- **TEXTO DE LEITURA**:
---+---
Crianças de Gondomar, Guimarães (fotografia de Mário Cardoso, década de 1930) |
No século XVII, o escritor irlandês Richard
Steele descreveu a mulher como uma filha, uma irmã, uma esposa e uma mãe, um mero apêndice da raça
humana. Desde o dia em que nasciam, as raparigas iriam ter, para a vida, a
figura masculina como referência de enquadramento social: primeiro o pai, depois
o marido. A condição de inferioridade da mulher, que resultava numa menoridade
perpétua, estava presente nas práticas sociais que preenchiam o quotidiano dos
nossos antepassados e que, apesar de tudo, em larga medida já foram superadas
na sociedade contemporânea.
No dia em que se celebra a
mulher e a conquista dos seus direitos, aqui fica um texto publicado no jornal Religião e Pátria, de Guimarães, em 1890,
onde são descritos velhos costumes nacionais
de onde sobressai a condição de inferioridade e de dependência imposta à mulher
ao longo dos séculos.
Antigos foros e costumes de Portugal
(Costumes)
Nenhuma mulher que
recebesse preço de “más manhas”, podia fazer coisa que fosse válida “sem
mandado de seu marido”.
Nenhuma mulher podia
queixar-se de ter sido violentada dentro da vila, salvo se a metessem em lugar
onde não pudesse gritar e nesse caso apenas saísse daí devia vir chorando e
bradando pelas ruas, e ir logo ter com a justiça e dizer: “Vedes o que me fez
fulano?”
Se o caso era fora da
vila, devia vir todo o caminho chorando e gritando, e dizendo a todos os que
encontrasse, quer fossem homens, quer mulheres:
“Vedes o que me fez
fulano?” — e ir do mesmo modo queixar-se à justiça.
Quando qualquer mulher
casada era condenada a levar açoites ou varadas, por ter brigado com outra,
vinha o alvazil com ela a casa;
punha um travesseiro no meio do chão, e começava a dar arrochadas em cima dele:
o marido estava defronte com a mulher, e com outra vara ia repetindo nas costas
dela a mesma solfa, estando à vista a justiça o a justiça e a queixosa. Se o
marido não dava as varadas na mulher com a mesma ânsia com que o alvazil batia
no travesseiro, dava-lhas a justiça nele. Entre outras significações que
antigamente tinha a palavra “homicídio” ou “homízio”, era a de rixa que ficava
entre o assassino de qualquer homem e a família deste que por costume de muitas
terras, e talvez geral, tinha direito
de matar o matador, vendo-se este, portanto, obrigado a andar fugido ou
escondido.
---+---
- **DADOS FORNECIDOS**:
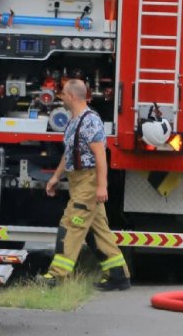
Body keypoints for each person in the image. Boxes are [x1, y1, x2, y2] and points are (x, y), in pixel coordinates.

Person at [36, 78, 131, 290]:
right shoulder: (74, 121)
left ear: (71, 96)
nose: (60, 99)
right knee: (98, 230)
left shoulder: (90, 121)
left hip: (88, 180)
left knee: (71, 223)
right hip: (77, 180)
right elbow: (69, 154)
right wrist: (55, 178)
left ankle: (56, 276)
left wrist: (101, 186)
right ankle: (118, 276)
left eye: (62, 96)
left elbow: (100, 156)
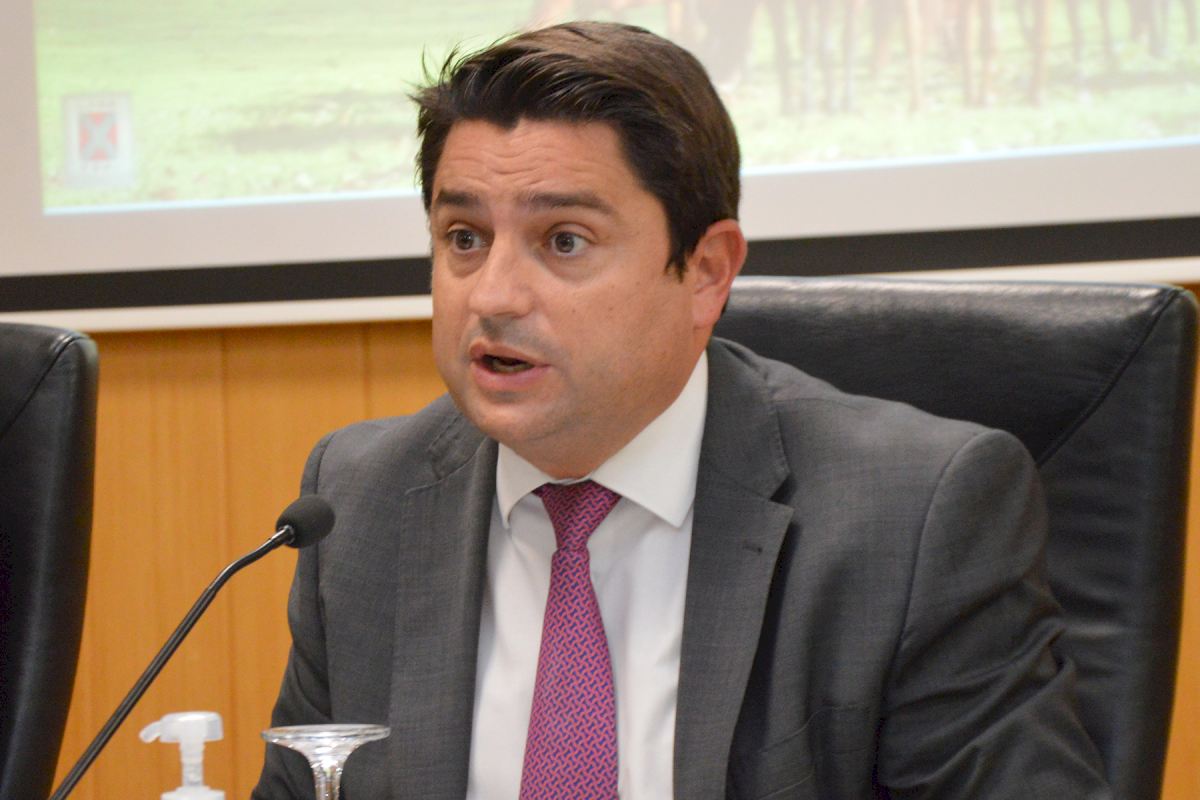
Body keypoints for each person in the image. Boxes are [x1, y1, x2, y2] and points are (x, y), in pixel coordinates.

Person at [253, 21, 1110, 799]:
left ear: (706, 272)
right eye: (464, 238)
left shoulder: (911, 518)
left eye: (564, 241)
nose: (493, 295)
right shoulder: (359, 502)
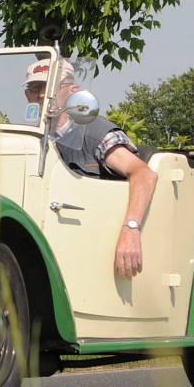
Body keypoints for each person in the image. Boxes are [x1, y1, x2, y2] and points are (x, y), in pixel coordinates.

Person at [24, 58, 156, 280]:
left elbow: (144, 174)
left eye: (50, 86)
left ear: (73, 90)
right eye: (34, 87)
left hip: (93, 246)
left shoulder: (95, 132)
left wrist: (131, 229)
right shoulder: (26, 138)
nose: (41, 94)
---+---
- **TAREFA PROPOSTA 1**:
Segundo o texto de leitura, em que jornal e em que ano foi publicado o texto sobre os antigos costumes de Portugal?
- **TAREFA PROPOSTA 2**:
Prossegue o texto de leitura sobre os antigos costumes de Portugal a partir da última frase apresentada.

- **RESPOSTA ESPERADA 1**:
No jornal Religião e Pátria, de Guimarães, em 1890.

- **RESPOSTA ESPERADA 2**:
Disto nos veio, segundo
parece, a frase vulgar “de andar homiziado”. Quando a família do morto se
compunha com o matador ou lhe perdoava chamava-se a isso “frir homízio”, isto é,
“acabar a rixa com o homiziado”.
Pelos costumes de Santarém,
a cerimónia que neste caso se usava, era a seguinte: o criminoso punha-se de
joelhos, e metia o seu “cuitelo” na mão do queixoso: então o outro lhe pegava
na mão, erguia-o, e beijava-o, ficando dali avante amigos. Isto se fazia
perante “homens bons”.
Quando os alvazis
condenavam um homem à morte, o alcaide servia de algoz.
Os filhos bastardos de
“peão”, isto é, de homem não nobre,
podiam ser reconhecidos e nesse caso tinham na herança parte igual à dos filhos
legítimos.
Se o saião (beleguim) ia
fazer alguma penhora à casa de cavaleiro, e lá o moíam com pancadas, mandava o
costume da terra que ficasse com elas, “sem coima»”.
Se alguém dizia “paravoas
devedadas” (palavras proibidas) a alguma mulher honrada, era obrigado a
jurar-lhe diante de dez “mulheres boas” ou doze “homens bons”, que nunca viu
aquilo que dela dissera, que mentira, e que soltara aquelas palavras com a sua
paixão.
O clérigo gozava foro de cavaleiro: se o achavam em relações
com qualquer mulher, esta poderia ser presa e castigado, mas nele nem pôr-lhe a
mão.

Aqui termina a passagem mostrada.